*Problem description:* Find every line below with "Automatización" in it and give only how many there are.

*Task input:*
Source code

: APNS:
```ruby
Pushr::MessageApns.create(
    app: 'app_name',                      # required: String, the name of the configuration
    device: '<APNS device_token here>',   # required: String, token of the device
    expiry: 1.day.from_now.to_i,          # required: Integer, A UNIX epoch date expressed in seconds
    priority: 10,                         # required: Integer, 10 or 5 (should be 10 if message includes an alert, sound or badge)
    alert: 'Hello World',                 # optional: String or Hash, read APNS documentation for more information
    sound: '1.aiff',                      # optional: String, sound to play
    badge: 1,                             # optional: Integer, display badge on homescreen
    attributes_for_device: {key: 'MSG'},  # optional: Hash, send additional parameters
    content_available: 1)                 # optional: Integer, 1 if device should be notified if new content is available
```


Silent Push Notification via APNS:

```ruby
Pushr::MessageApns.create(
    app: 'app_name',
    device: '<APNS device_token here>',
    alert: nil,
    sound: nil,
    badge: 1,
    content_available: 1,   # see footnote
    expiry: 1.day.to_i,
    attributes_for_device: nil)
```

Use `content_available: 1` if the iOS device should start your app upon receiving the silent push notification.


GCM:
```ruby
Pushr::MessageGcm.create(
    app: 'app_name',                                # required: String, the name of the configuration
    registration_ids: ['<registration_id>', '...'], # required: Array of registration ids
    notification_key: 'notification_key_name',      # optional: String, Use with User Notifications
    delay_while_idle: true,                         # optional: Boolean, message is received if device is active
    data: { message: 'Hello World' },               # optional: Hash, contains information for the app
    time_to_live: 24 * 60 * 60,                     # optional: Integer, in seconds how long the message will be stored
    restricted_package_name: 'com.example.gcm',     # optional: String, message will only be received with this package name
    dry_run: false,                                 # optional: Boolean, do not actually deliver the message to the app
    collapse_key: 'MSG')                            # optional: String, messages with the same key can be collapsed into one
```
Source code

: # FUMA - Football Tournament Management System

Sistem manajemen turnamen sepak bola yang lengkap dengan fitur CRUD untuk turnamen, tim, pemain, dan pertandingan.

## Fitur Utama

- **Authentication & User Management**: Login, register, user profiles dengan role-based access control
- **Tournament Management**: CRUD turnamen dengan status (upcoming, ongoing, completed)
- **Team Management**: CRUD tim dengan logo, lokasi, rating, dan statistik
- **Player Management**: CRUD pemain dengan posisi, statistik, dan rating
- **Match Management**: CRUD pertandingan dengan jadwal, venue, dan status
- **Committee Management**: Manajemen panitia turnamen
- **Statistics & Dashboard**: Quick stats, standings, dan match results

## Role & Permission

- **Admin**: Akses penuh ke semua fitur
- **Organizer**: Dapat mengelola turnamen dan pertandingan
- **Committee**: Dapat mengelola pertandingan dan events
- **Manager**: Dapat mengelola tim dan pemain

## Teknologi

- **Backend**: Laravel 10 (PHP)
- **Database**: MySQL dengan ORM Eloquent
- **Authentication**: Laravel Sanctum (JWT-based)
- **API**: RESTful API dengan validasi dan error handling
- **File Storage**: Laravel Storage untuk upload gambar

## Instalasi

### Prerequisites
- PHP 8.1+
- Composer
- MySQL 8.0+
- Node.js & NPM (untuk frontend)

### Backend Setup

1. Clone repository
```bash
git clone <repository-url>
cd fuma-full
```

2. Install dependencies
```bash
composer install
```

---

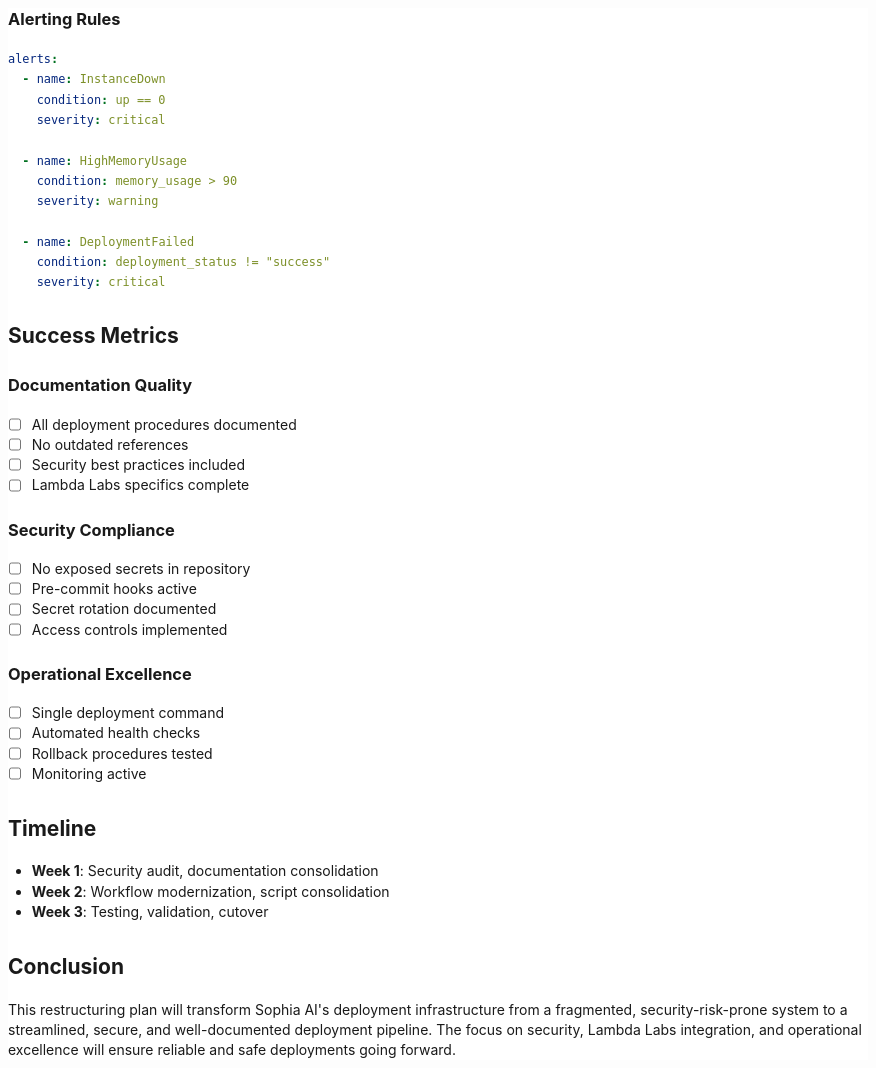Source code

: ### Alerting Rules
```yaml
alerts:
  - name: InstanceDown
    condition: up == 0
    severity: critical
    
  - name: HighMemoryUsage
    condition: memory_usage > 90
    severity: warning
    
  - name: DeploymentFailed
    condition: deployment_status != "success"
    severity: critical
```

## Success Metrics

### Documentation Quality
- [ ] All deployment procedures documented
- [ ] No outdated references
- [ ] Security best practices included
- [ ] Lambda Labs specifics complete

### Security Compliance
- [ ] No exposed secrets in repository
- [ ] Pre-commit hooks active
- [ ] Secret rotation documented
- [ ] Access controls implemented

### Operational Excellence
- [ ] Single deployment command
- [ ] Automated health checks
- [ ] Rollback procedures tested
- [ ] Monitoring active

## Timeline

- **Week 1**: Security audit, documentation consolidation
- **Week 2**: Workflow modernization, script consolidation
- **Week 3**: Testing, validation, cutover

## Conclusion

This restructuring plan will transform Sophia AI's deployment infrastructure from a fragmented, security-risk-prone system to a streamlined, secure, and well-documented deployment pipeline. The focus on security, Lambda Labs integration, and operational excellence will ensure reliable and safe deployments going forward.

* * *

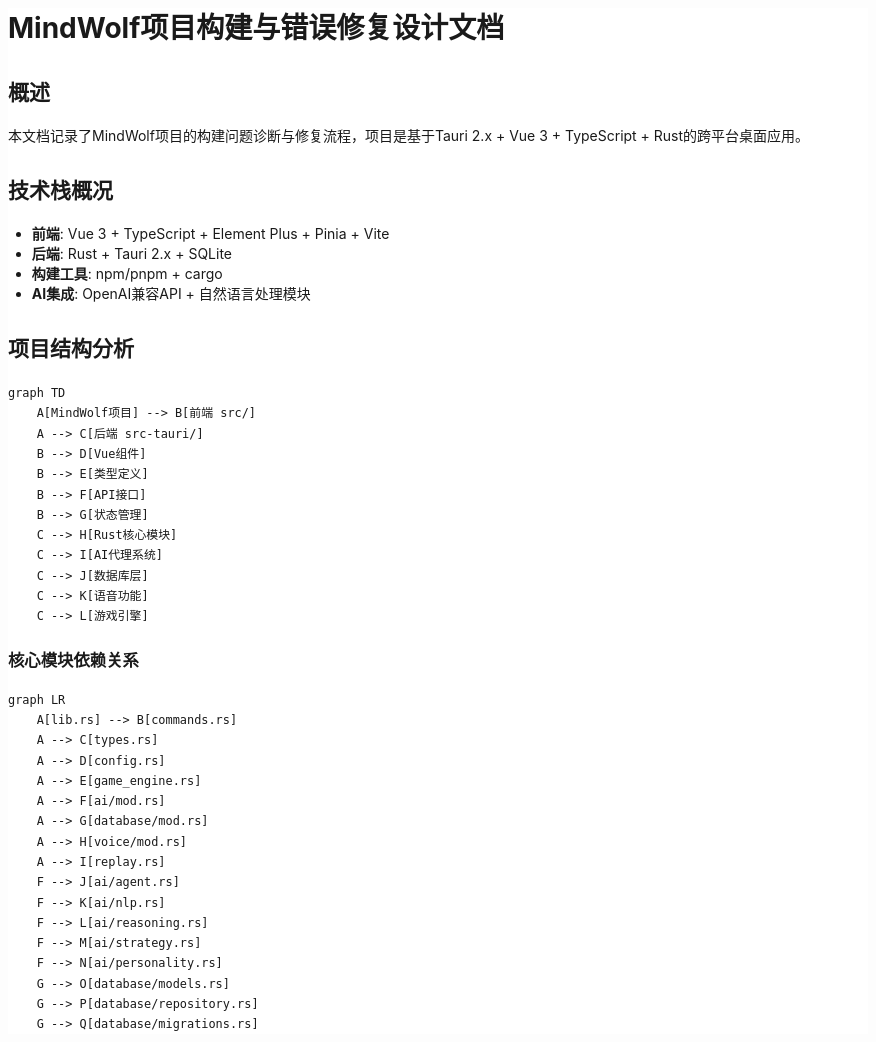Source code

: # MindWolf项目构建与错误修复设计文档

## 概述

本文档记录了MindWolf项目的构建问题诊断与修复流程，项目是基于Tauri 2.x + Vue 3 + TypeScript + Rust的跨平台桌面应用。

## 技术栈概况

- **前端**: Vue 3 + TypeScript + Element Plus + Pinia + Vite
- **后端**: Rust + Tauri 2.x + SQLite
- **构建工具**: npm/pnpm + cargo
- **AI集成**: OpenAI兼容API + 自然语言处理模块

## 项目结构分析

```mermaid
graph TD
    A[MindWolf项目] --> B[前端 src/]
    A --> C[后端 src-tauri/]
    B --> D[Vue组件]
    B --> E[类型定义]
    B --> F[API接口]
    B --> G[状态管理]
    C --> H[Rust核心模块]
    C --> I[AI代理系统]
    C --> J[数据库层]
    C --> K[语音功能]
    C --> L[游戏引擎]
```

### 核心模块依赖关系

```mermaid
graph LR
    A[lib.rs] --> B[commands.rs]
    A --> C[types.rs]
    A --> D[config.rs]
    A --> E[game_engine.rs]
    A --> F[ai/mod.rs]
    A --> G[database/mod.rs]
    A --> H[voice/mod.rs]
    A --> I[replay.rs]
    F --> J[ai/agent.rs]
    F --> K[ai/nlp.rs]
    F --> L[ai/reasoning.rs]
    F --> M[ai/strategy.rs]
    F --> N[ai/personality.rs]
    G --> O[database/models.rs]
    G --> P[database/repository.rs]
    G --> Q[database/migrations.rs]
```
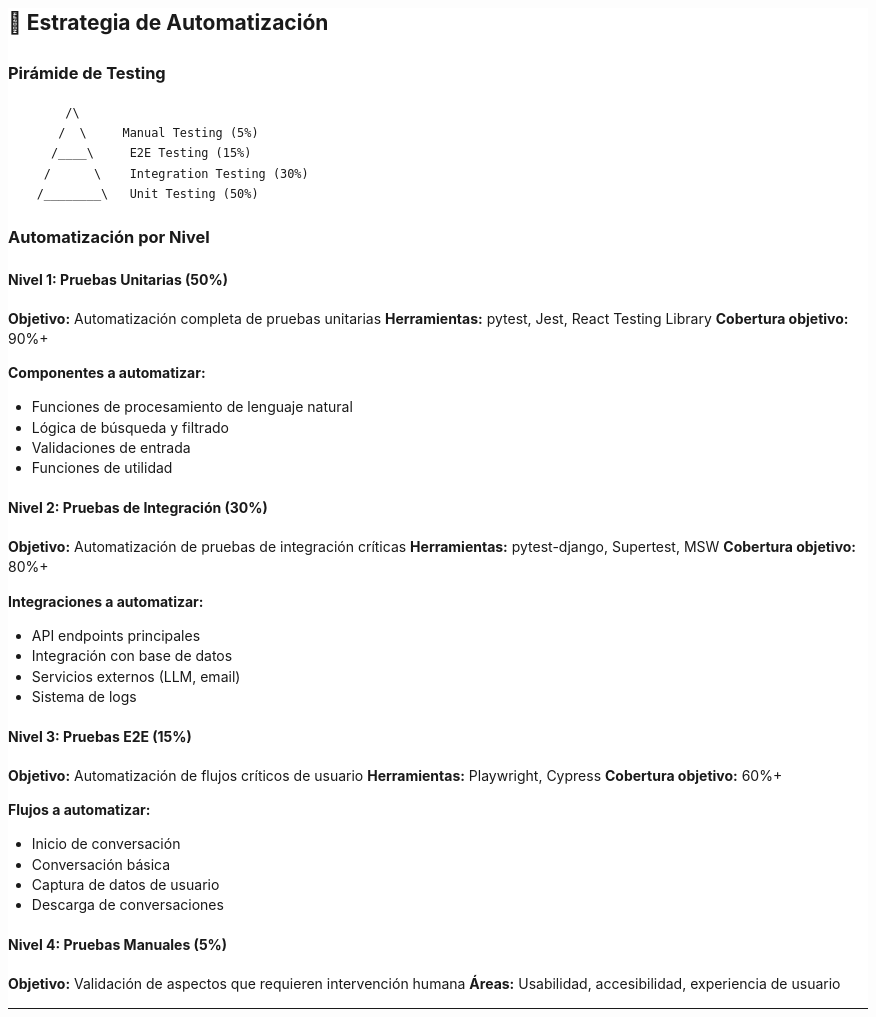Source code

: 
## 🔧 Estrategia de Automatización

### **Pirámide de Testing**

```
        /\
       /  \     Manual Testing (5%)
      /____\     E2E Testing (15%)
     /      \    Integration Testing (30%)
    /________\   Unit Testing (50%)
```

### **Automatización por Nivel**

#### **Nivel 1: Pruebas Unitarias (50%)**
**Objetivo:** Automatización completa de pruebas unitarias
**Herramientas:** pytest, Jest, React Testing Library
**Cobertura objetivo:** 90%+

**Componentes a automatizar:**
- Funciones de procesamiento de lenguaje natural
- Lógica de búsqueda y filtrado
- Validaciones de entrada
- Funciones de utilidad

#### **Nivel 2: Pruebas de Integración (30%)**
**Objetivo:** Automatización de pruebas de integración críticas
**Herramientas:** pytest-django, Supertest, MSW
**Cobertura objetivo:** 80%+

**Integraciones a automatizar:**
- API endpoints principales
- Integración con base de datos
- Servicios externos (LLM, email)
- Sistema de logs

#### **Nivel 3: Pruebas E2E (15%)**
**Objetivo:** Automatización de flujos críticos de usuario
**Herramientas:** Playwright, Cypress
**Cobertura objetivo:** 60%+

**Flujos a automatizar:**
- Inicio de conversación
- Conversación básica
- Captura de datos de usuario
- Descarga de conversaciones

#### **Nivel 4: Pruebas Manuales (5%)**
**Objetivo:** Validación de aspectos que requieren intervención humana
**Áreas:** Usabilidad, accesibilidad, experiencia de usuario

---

*Solution to this exercise:* 5